Why this statistics matters in practice? For non-alertable 0ms waits it won’t yield most of the time and return the corresponding status. For each 0ms alertable wait it *does yield 100% of the time*, do you have any practical reason to lie about that in return status, any app behaves better this way for some explained reason?
On Sat Jan 25 05:43:24 2025 +0000, Paul Gofman wrote:
Why this statistics matters in practice? For non-alertable 0ms waits it won’t yield most of the time and return the corresponding status. For each 0ms alertable wait it *does yield 100% of the time*, do you have any practical reason to lie about that in return status, any app behaves better this way for some explained reason?

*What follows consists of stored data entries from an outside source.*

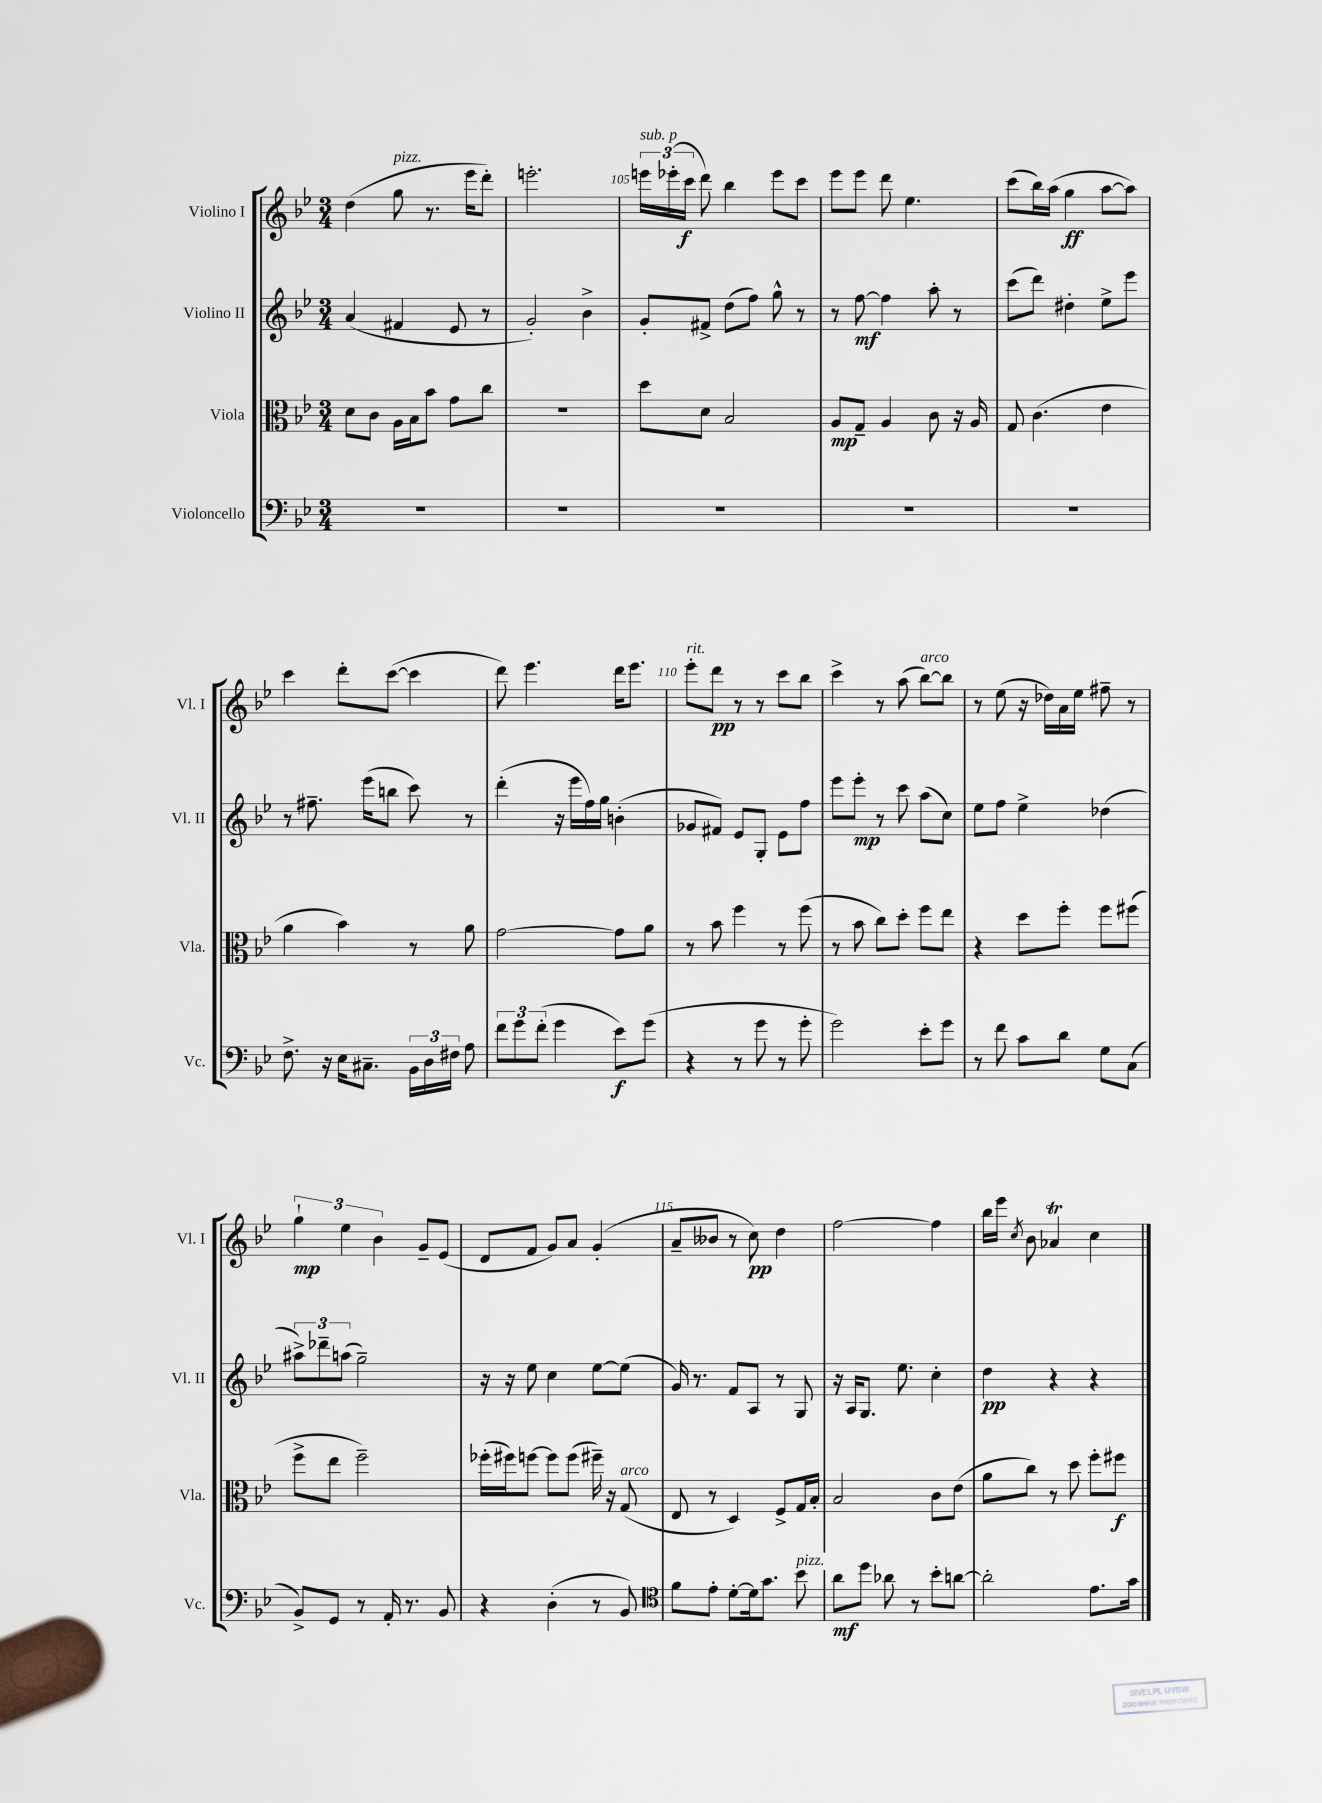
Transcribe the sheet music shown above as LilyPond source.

<<
\new StaffGroup <<
\new Staff = "s0" \with { instrumentName = "Violino I" shortInstrumentName = "Vl. I" } {
    \clef treble \key bes \major \numericTimeSignature \time 3/4
    \autoBeamOff d''4( g''8^\markup { \italic "pizz." } r8. ees'''16[ d'''8]-.) |
    e'''2.-. |
    \tuplet 3/2 { e'''16[^\markup { \italic "sub. p" } ees'''16-.( c'''16]\f } d'''8) bes''4 ees'''8[ c'''8] |
    ees'''8[ ees'''8] d'''8 ees''4. |
    c'''8[( bes''16) a''16]( g''4\ff a''8[~ a''8]) |
    c'''4 d'''8[-. c'''8]~( c'''4 |
    d'''8) ees'''4. d'''16[ ees'''8.] |
    ees'''8[-.^\markup { \italic "rit." } d'''8]\pp r8 r8 c'''8[ bes''8] |
    c'''4-> r8 a''8( bes''8[~^\markup { \italic "arco" }) bes''8] |
    r8 ees''8( r16 des''16[) a'16 ees''16] fis''8-- r8 |
    \tuplet 3/2 { g''4-!\mp ees''4 bes'4 } g'8[-- ees'8]( |
    d'8[ f'8] g'8[) a'8] g'4-.( |
    a'8[-- beses'8] r8 c''8\pp) d''4 |
    f''2~ f''4 |
    bes''16[ ees'''16] \acciaccatura { c''8 } bes'8 aes'4\trill c''4 \bar "|." |
}
\new Staff = "s1" \with { instrumentName = "Violino II" shortInstrumentName = "Vl. II" } {
    \clef treble \key bes \major \numericTimeSignature \time 3/4
    \autoBeamOff a'4( fis'4 ees'8 r8 |
    g'2-.) bes'4-> |
    g'8[-. fis'8]-> d''8[( f''8]) g''8-^ r8 |
    r8 f''8~\mf f''4 a''8-. r8 |
    c'''8[( d'''8]) dis''4-. ees''8[-> ees'''8] |
    r8 fis''8.-- ees'''16[( b''8] c'''8) r8 |
    d'''4-.( r16 ees'''16[ f''16) g''16] b'4-.( |
    ges'8[ fis'8]) ees'8[ g8]-. ees'8[ f''8] |
    ees'''8[ ees'''8]-.\mp r8 c'''8 a''8[( c''8]) |
    ees''8[ f''8] ees''4-> des''4( |
    \tuplet 3/2 { ais''8[->) des'''8-- a''8]( } g''2--) |
    r16 r16 ees''8 c''4 ees''8[~ ees''8]( |
    g'16) r8. f'8[ a8] r8 g8 |
    r16 a16[ g8.] ees''8. c''4-. |
    d''4\pp r4 r4 \bar "|." |
}
\new Staff = "s2" \with { instrumentName = "Viola" shortInstrumentName = "Vla." } {
    \clef alto \key bes \major \numericTimeSignature \time 3/4
    \autoBeamOff d'8[ c'8] a16[ bes16 bes'8] g'8[ c''8] |
    R2. |
    d''8[ d'8] bes2 |
    a8[\mp g8]-- a4 c'8 r16 a16 |
    g8 c'4.( ees'4 |
    a'4 bes'4) r8 a'8 |
    g'2~ g'8[ a'8] |
    r8 bes'8 f''4 r8 f''8( |
    r8 bes'8 c''8[) d''8]-. f''8[ ees''8] |
    r4 d''8[ f''8]-. f''8[ fis''8]( |
    f''8[-> ees''8] f''2--) |
    fes''16[-.( fis''16) f''8]~ f''8[ f''8]( fis''16--) r16 g8^\markup { \italic "arco" }( |
    ees8 r8 d4) f8[-> g16 bes16]-. |
    bes2 c'8[ ees'8]( |
    a'8[ c''8]) r8 d''8 f''8[-. fis''8]\f \bar "|." |
}
\new Staff = "s3" \with { instrumentName = "Violoncello" shortInstrumentName = "Vc." } {
    \clef bass \key bes \major \numericTimeSignature \time 3/4
    \autoBeamOff R2. |
    R2. |
    R2. |
    R2. |
    R2. |
    f8.-> r16 ees16[ cis8.]-- \tuplet 3/2 { bes,16[ d16 fis16] } a8 |
    \tuplet 3/2 { f'8[ g'8 f'8]-.( } g'4 ees'8[\f) g'8]( |
    r4 r8 g'8 r8 g'8-. |
    g'2) ees'8[-. g'8] |
    r8 f'8 c'8[ d'8] g8[ c8]( |
    bes,8[->) g,8] r8 a,16-. r8. bes,8 |
    r4 d4-.( r8 bes,8) |
    \clef tenor f'8[ ees'8]-. d'8[~-. d'16 g'8.] bes'8^\markup { \italic "pizz." } |
    a'8[\mf d''8] aes'8 r8 bes'8[-. a'8]~ |
    a'2-. ees'8.[ g'16] \bar "|." |
}
>>
>>
\layout { \context { \Score currentBarNumber = #103 \override BarNumber.break-visibility = ##(#f #t #t) barNumberVisibility = #(every-nth-bar-number-visible 5) } }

I'm following you. Since we have no real control over the scheduler, I guess the second best thing we can do is to just report the fact that any call to `server_select` (from `server_wait`) is an implicit yield (i.e. `SUCCESS`/`USER_APC`). I don't think it's worth arguing over really, maybe your suggestion is safer.
I'll change it in accordance to your suggestion; nevertheless, I still think it should be a `todo_wine` at least, for alertable zero-timeout delays to result in at least some `STATUS_NO_YIELD_PERFORMED`.